Киоси Сасаки вскочил с места. Впервые с тех пор как Норма познакомилась с ним, а вполне возможно, впервые в жизни вообще, он поднял голос, он сорвался на крик, с ним случилась истерика:

— Да, в отличие от меня, если вам угодно! В отличие от меня мой любимый брат Такахито представления не имеет, во что все может вылиться! Он представления не имеет, на что способны американцы! Хотя должен был бы иметь. Мы с ним оба знаем, что случилось в Хиросиме! Но он американцев за это не ненавидит! Он не ненавидит их за это чудовищное преступление, которое они совершили шестого августа сорок пятого года! Первая атомная бомба была еще «бэби-бомбой»! И эта «бэби-бомба» разрушила целый город. Убила женщин, детей, стариков, молодых людей, людей ни в чем не повинных! И изменила наследственность выживших! Те, кто выжил, живут жизнью мучеников! Мертвым хорошо! А живые мучаются так, как не мучился до них ни один человек! С них облезает кожа! Они слепнут! Сходят с ума! У них выпадают волосы! Женщины рожают уродцев. У людей появляются ужасающие язвы. Пока им не будет, наконец, дарована смерть, они испытывают мучительные боли. «Бэби-бомба»! Вспышка ее была столь ослепительной, что в момент взрыва на стенах домов отпечатались в бетоне и камне тени людей. — Киоси Сасаки не хватало воздуха, схватившись за торшер, он продолжал кричать: — С этого преступления американцами была открыта новая эра в истории человечества — эра неизвестного доселе оружия уничтожения! Американцы позволили себе первыми применить его.
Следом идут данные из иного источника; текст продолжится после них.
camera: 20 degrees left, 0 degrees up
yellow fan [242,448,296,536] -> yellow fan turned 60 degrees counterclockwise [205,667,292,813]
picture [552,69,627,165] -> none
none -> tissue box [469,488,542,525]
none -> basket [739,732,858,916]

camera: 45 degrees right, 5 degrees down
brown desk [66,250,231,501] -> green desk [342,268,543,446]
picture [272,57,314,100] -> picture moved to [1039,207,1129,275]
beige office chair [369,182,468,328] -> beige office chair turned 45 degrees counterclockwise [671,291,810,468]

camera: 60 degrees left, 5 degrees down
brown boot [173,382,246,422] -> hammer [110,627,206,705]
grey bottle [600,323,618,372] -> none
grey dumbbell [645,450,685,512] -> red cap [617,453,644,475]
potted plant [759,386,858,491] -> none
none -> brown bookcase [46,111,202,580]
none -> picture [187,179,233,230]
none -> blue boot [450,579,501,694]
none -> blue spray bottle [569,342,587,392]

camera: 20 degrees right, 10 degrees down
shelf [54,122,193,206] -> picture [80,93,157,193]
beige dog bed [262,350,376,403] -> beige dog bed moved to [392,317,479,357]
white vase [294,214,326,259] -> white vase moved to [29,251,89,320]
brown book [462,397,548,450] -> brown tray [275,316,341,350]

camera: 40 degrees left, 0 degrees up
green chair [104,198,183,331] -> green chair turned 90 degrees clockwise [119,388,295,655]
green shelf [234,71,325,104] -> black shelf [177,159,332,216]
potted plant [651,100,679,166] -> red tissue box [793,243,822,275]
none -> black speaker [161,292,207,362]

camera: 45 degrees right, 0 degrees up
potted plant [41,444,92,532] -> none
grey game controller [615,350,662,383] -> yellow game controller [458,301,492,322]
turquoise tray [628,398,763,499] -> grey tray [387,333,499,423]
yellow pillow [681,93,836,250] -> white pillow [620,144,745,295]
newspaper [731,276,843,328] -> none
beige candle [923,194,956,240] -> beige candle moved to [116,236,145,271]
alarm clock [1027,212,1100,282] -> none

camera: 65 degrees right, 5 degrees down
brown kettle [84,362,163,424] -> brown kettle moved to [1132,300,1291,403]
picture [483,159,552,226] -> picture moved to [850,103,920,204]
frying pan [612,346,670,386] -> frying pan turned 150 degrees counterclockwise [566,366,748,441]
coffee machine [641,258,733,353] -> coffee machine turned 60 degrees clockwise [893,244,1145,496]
Американцы первыми сбросили атомные бомбы! Никто никогда им этого не простит — ни люди, ни боги! Никакие боги! Никогда! Да будь американцы прокляты на веки вечные! — Сасаки даже задохнулся. Он пошатнулся и упал на стоявший рядом диван. Закашлялся.

В просторной гостиной наступила полная тишина. После черного дождя и клубов дыма солнце на небе казалось особенно ласковым.

32

Тишина продлилась несколько минут.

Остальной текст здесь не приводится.